• [作業指示 1]
以下のデータで、"Notebook" という文字列を含む行がいくつあるか数え、その数だけを答えてください。

• [抜粋]
------------------------------------------------------------
ジャパン・ハウスは、「日本を知る衝撃を世界へ」を標語として、各拠点が独自に企画する「現地企画展」に加え、日本で広く公募し、専門家による選定を経て3拠点を巡回する「巡回企画展」を開催し、現地・日本双方の専門家の知見をいかした質の高い企画を実施している。また、展示のみならず、講演、セミナー、ワークショップ、ウェビナー、図書スペース、ホームページ・SNS、物販、飲食、カフェなどを活用し、伝統文化・芸術、ハイテクノロジー、自然、建築、食、デザインを含む日本の多様な魅力や様々な政策・取組・立場を発信している。現在、一部展示の他都市や近隣国での開催や、ポスト・コロナ時代に対応した対面とオンラインのハイブリッド方式での発信など、新たな訴求対象の獲得に向けても積極的に取り組んでいる。2023年末には、3拠点の累計来館者数が597万人を超え、各都市の主要文化施設として定着しつつある。
------------------------------------------------------------
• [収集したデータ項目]
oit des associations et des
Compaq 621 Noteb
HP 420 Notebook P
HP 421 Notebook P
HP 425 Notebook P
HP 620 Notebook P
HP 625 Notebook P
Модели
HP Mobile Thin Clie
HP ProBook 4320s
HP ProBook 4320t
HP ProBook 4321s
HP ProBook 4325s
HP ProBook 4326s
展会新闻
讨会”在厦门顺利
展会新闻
------------------------------------------------------------
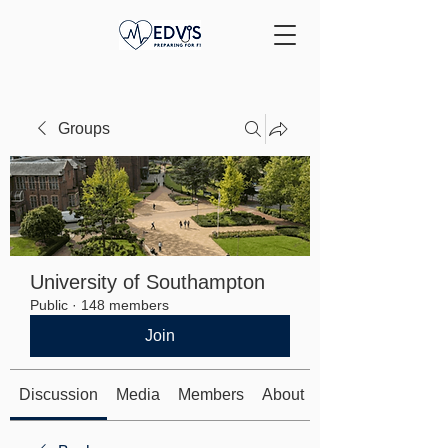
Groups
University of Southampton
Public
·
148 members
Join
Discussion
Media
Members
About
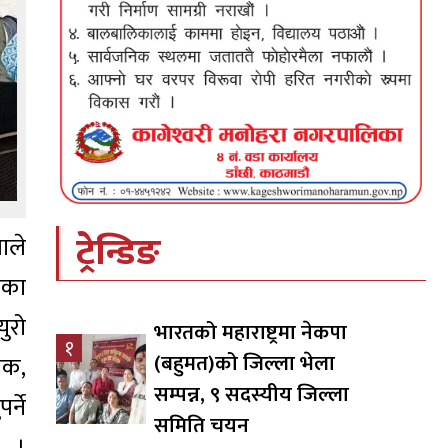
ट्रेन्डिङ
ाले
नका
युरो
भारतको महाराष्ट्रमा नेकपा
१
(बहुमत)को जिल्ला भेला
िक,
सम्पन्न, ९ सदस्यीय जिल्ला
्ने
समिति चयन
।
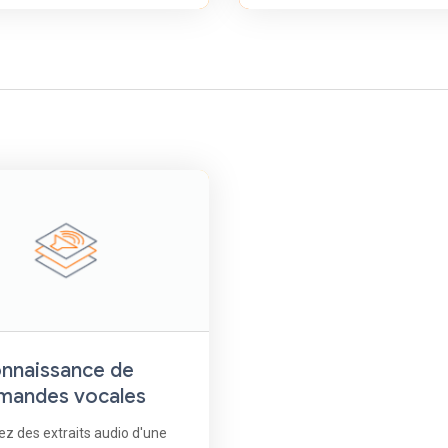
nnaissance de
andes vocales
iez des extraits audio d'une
------------------------------------------------------------
• [作業指示 2]
上に示したジャパン・ハウスについての文章を、一字も変えずに全文打ち直してください。

• [最終回答 1]
5

• [最終回答 2]
ジャパン・ハウスは、「日本を知る衝撃を世界へ」を標語として、各拠点が独自に企画する「現地企画展」に加え、日本で広く公募し、専門家による選定を経て3拠点を巡回する「巡回企画展」を開催し、現地・日本双方の専門家の知見をいかした質の高い企画を実施している。また、展示のみならず、講演、セミナー、ワークショップ、ウェビナー、図書スペース、ホームページ・SNS、物販、飲食、カフェなどを活用し、伝統文化・芸術、ハイテクノロジー、自然、建築、食、デザインを含む日本の多様な魅力や様々な政策・取組・立場を発信している。現在、一部展示の他都市や近隣国での開催や、ポスト・コロナ時代に対応した対面とオンラインのハイブリッド方式での発信など、新たな訴求対象の獲得に向けても積極的に取り組んでいる。2023年末には、3拠点の累計来館者数が597万人を超え、各都市の主要文化施設として定着しつつある。